Recordaba el modo en que había reunido a diversos escritores en un coloquio que Televisa programó en la pantalla chica, al que incluso había acudido Joseph Brodsky y en el que Vargas Llosa acuñó la célebre frase de “la dictadura perfecta” para aludir a cierto partido en el poder por más de 70 años en México y contando. Esperaba que en los diez años de fallecido de Paz, la capilla de escritores que aún sobrevive como adeptos suyos -heredera de las revistas que Paz fundó- organizara una celebración digna de un faraón.
Pero hete aquí que hubo unas cuantas lecturas en librerías del Fondo de Cultura Económica (FCE) en la Ciudad de México, actos deslucidos encabezados por Felipe Calderón, algunos comentarios por escrito en los medios, ciertos números monográficos de publicaciones dedicados a Paz y una que otra recopilación de textos suyos, si bien no se realizó un solo evento a la altura de los que aquél hacía ni se discutió a profundidad su obra. Si se reeditaron sus volúmenes, no nos enteramos por la poca y desangelada difusión que se efectuó para el único Nobel de Literatura mexicano.
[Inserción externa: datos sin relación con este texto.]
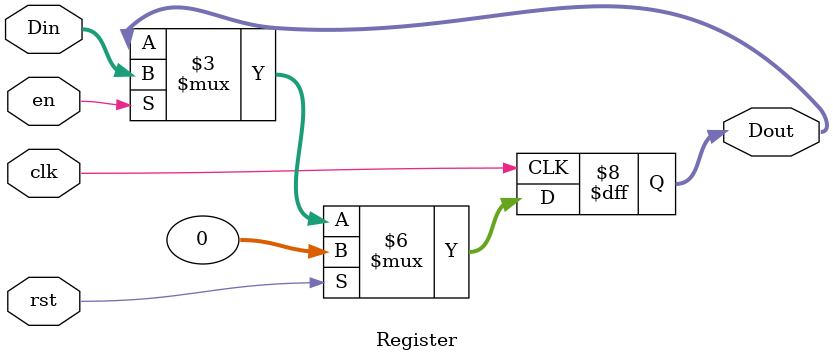
<source format=v>
`timescale 1ns / 1ps

module Register(Din, Dout, en, clk, rst);
    input wire [31:0] Din;
    output reg [31:0] Dout;
    input en, clk, rst;
    
    initial
    begin
        Dout <= 0;
    end
    
    always @(posedge clk)
    begin
        if (rst)
        begin
            Dout <= 0;
        end else if (en)
        begin
            Dout <= Din;
        end
    end


endmodule

</source>
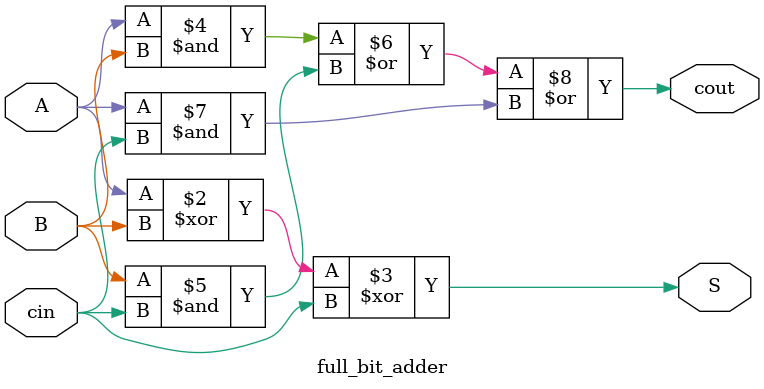
<source format=sv>
module ripple_adder
(
	input  [15:0] A, B,
	input         cin,
	output [15:0] S,
	output        cout
);

    /* TODO
     *
     * Insert code here to implement a ripple adder.
     * Your code should be completly combinational (don't use always_ff or always_latch).
     * Feel free to create sub-modules or other files. */
	  
	  logic c1, c2, c3, c4, c5, c6, c7, c8, c9, c10, c11, c12, c13, c14, c15;
	  
			full_bit_adder FBA0(.A(A[0]), .B(B[0]), .cin(cin), .S(S[0]), .cout(c1));
			full_bit_adder FBA1(.A(A[1]), .B(B[1]), .cin(c1), .S(S[1]), .cout(c2));
			full_bit_adder FBA2(.A(A[2]), .B(B[2]), .cin(c2), .S(S[2]), .cout(c3));
			full_bit_adder FBA3(.A(A[3]), .B(B[3]), .cin(c3), .S(S[3]), .cout(c4));
			full_bit_adder FBA4(.A(A[4]), .B(B[4]), .cin(c4), .S(S[4]), .cout(c5));
			full_bit_adder FBA5(.A(A[5]), .B(B[5]), .cin(c5), .S(S[5]), .cout(c6));
			full_bit_adder FBA6(.A(A[6]), .B(B[6]), .cin(c6), .S(S[6]), .cout(c7));
			full_bit_adder FBA7(.A(A[7]), .B(B[7]), .cin(c7), .S(S[7]), .cout(c8));
			full_bit_adder FBA8(.A(A[8]), .B(B[8]), .cin(c8), .S(S[8]), .cout(c9));
			full_bit_adder FBA9(.A(A[9]), .B(B[9]), .cin(c9), .S(S[9]), .cout(c10));
			full_bit_adder FBA10(.A(A[10]), .B(B[10]), .cin(c10), .S(S[10]), .cout(c11));
			full_bit_adder FBA11(.A(A[11]), .B(B[11]), .cin(c11), .S(S[11]), .cout(c12));
			full_bit_adder FBA12(.A(A[12]), .B(B[12]), .cin(c12), .S(S[12]), .cout(c13));
			full_bit_adder FBA13(.A(A[13]), .B(B[13]), .cin(c13), .S(S[13]), .cout(c14));
			full_bit_adder FBA14(.A(A[14]), .B(B[14]), .cin(c14), .S(S[14]), .cout(c15));
			full_bit_adder FBA15(.A(A[15]), .B(B[15]), .cin(c15), .S(S[15]), .cout(cout));

     
endmodule


module full_bit_adder
(	input logic A, B, cin,
	output logic S, cout);

	always_comb
	begin
		S = A ^ B ^ cin;
		cout = (A&B) | (B&cin) | (A&cin);
	end

endmodule
	
</source>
Creo, Eugenio, que si les gusta tanto Paz -como dicen que les gusta- lo menos que podrían hacer es leerlo, comentarlo, no sólo defenderlo cuando alguien lo critica y buscar que se discuta su obra, porque con esas posturas estatuarias que adoptan respecto a ella, no me parecería tan extraño que en 50 o 100 años le pase al Nobel lo que le pasa a su maestro Alfonso Reyes: que tenga una fama desmesurada pero casi nadie lo haya leído. Eso es lo que más me molestó, que no le hayan prodigado un homenaje a la altura de las circunstancias.
Cuando me levanté de la mesa, Eugenio seguía riéndose, pero con una mano me hizo saber que sí, que por fin Paz nos había hecho coincidir en algo, y mientras me alejaba para tomar la combi vi que mi amigo sacaba un libro de su mochila y se ponía a leerlo. Tiempo después me comentó que se trataba de Tiempo nublado.